Eu, com 51 anos, se quisesse fazer alguma coisa não ia fazer isso filmando. Foi difícil, mas quem me conhece, como os próprios bispos, entenderam e disseram que não queriam ouvir falar nisso. A promotora, inclusive, tirou isso da acusação feita pelo delegado do processo. Eles pensaram que o pessoal da cidade ia ficar revoltado comigo. Você viu como é o povo comigo lá em Anapu? [no dia da segunda audiência, quando chegou na porta do Fórum, o padre foi abraçado por várias pessoas da cidade]. Eu tenho ciência dos meus atos. Quando terminar esse negócio eu quero entrar com pedido de danos morais.
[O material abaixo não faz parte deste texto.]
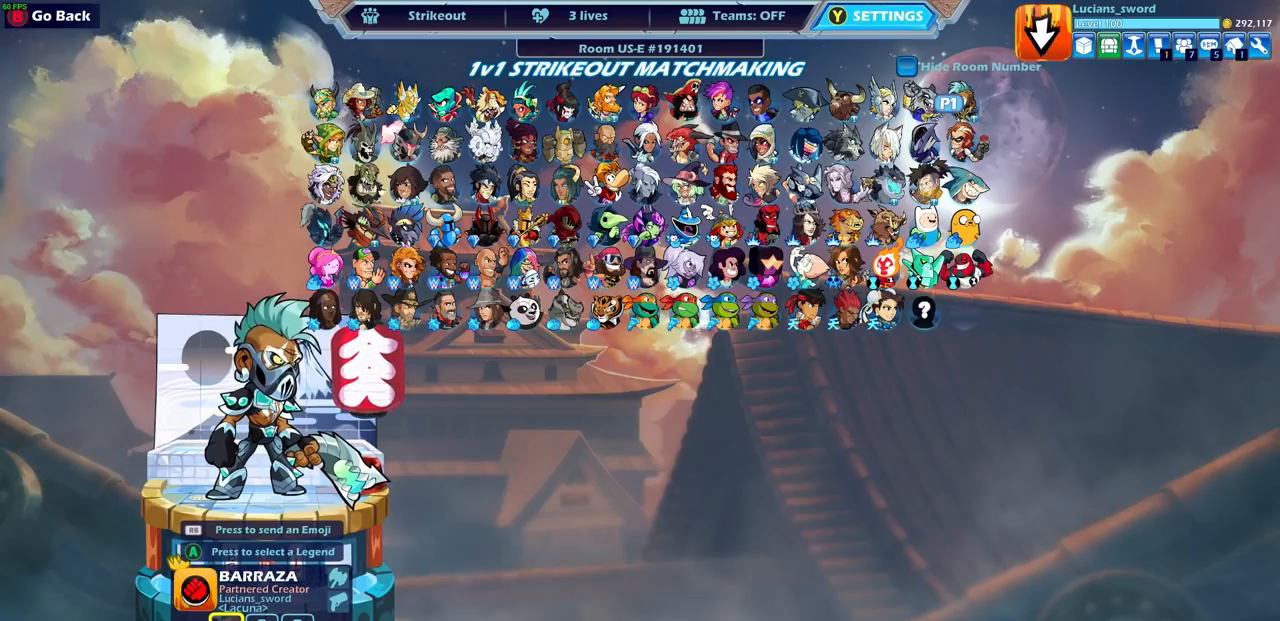
{"buttons": [], "left_stick": "center", "right_stick": "center", "events": [[333, "CROSS", "down"], [417, "CROSS", "up"]]}
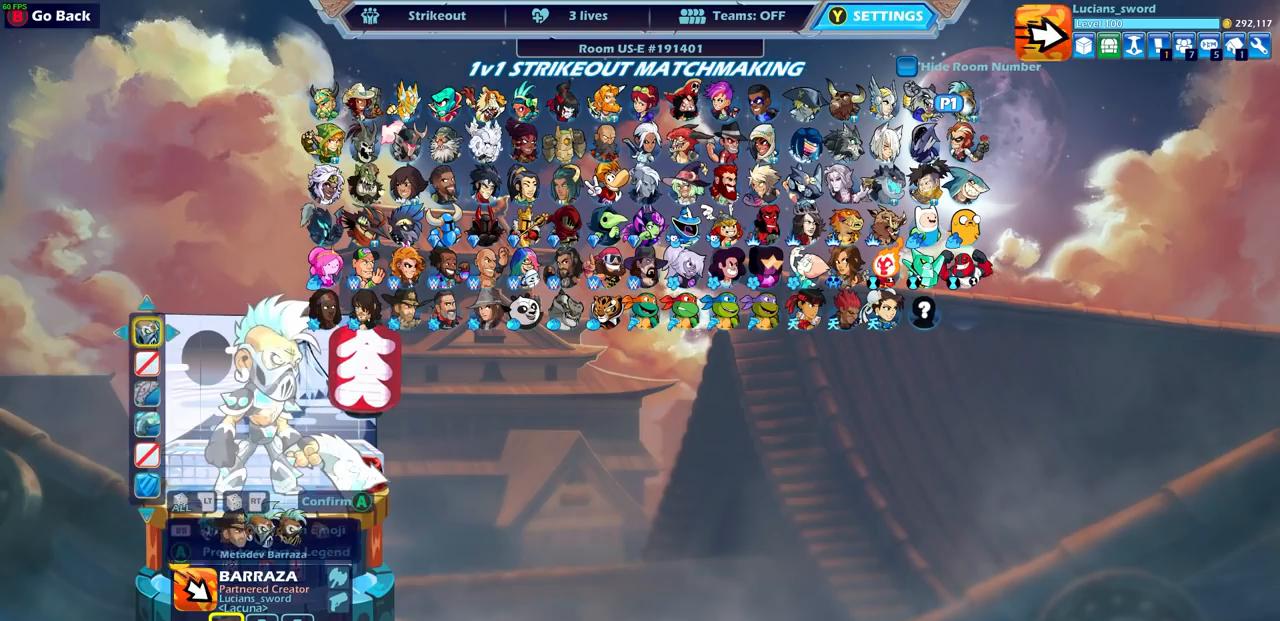
{"buttons": [], "left_stick": "center", "right_stick": "center", "events": []}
Enquanto o senhor estava preso o irmão de Silvério, o Luciano Fernandes, foi assassinado em Anapu. A família chegou a atribuir a morte ao senhor, apesar da investigação da polícia descartar essa hipótese…

Em momento algum eu chorei quando fui preso. Aquele monte de carro que levaram para me prender como se eu fosse um bandido. Colocaram o nome na operação de “Eça de Queiroz” [escritor português autor do clássico “O Crime do Padre Amaro”] para dar aquela visibilidade. Doído foi ficar sentado no balde, desses de margarina, que é baixo e deixa o joelho dolorido, e ainda escutar o Silvério dizer que tinha certeza que eu que tinha mandado matar o irmão dele.
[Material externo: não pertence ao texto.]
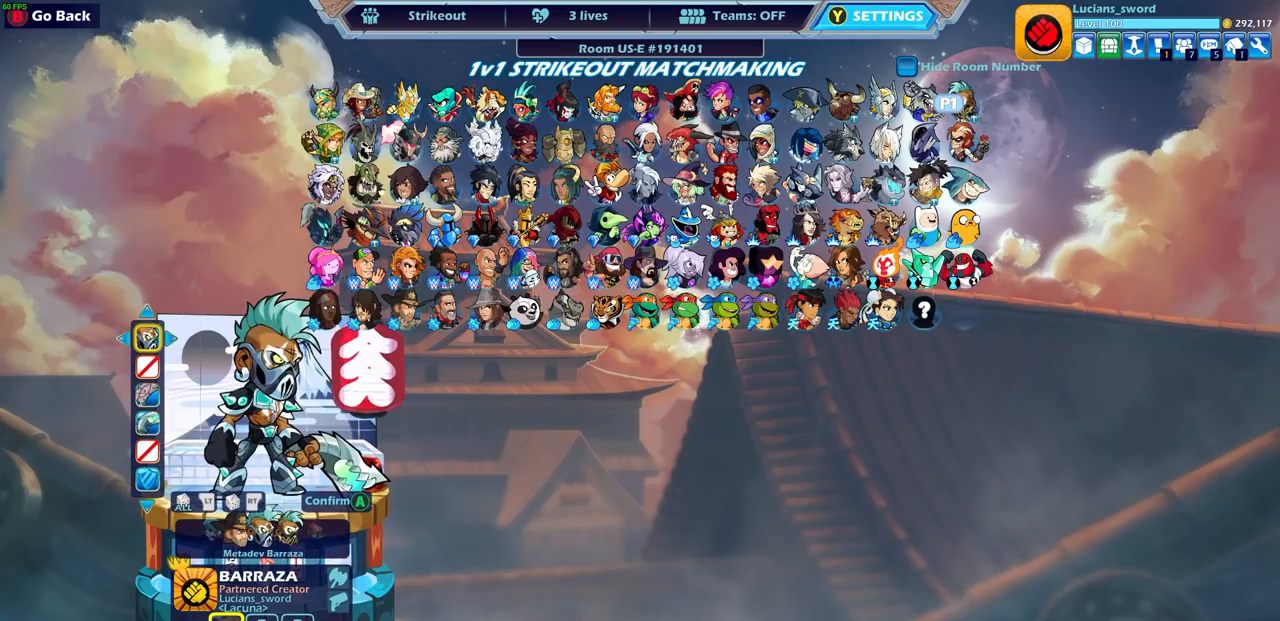
{"buttons": [], "left_stick": "center", "right_stick": "center", "events": []}
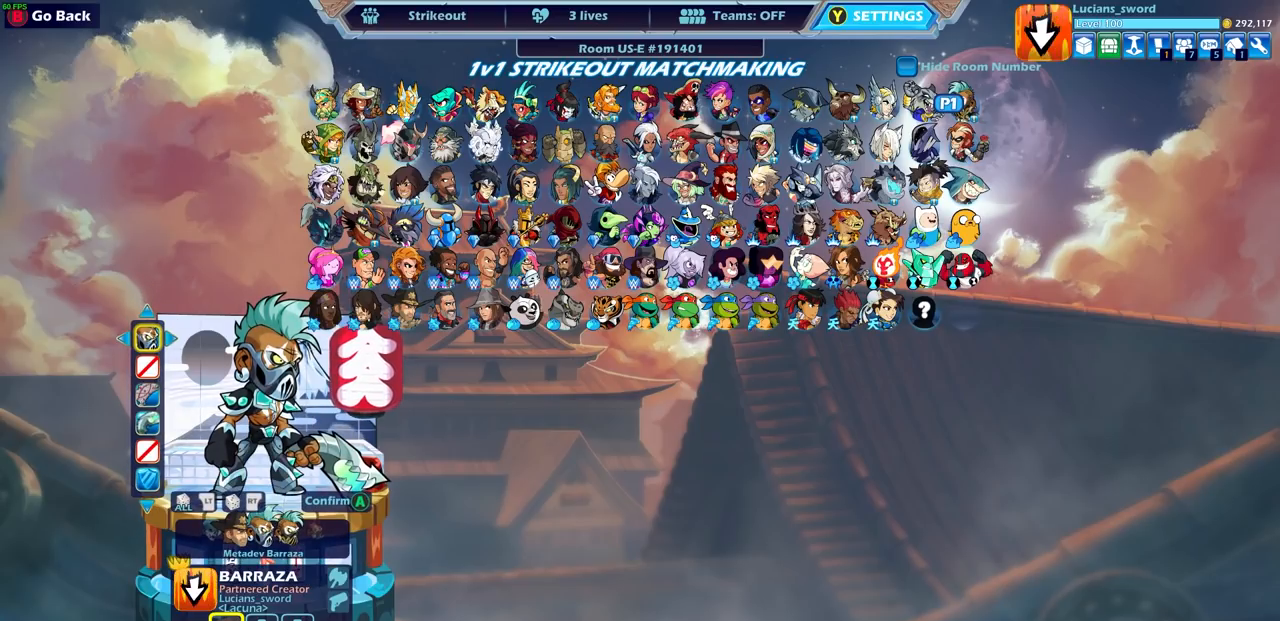
{"buttons": [], "left_stick": "center", "right_stick": "center", "events": []}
Silvério gravou um vídeo no dia da morte do irmão (20 de maio) pedindo ajuda ao então candidato à presidência Jair Bolsonaro e relacionando a morte com conflitos com a disputa por terra…

Ele queria nos prejudicar de uma forma ou de outra. Primeiro ele jogou a questão moral, a promotora tirou e não colou. Depois ele jogou essa.

A acusação do MP diz que o senhor recebeu depósitos na sua conta. Há quem diga que o senhor teria chantageado adversários. Isso aconteceu?

Quando fui preso, eu tinha R$ 330 na minha conta. No início aqui em Anapu eu ganhava quatro salários, com plano de saúde. Pelas contas que o advogado fez era para eu ter mais patrimônio. Depois caiu para dois salários e tivemos que pagar pelo plano de saúde. Nunca recebi dinheiro da mão desse homem, do Silvério Fernandes. A questão deles é para dizer que era uma organização criminosa.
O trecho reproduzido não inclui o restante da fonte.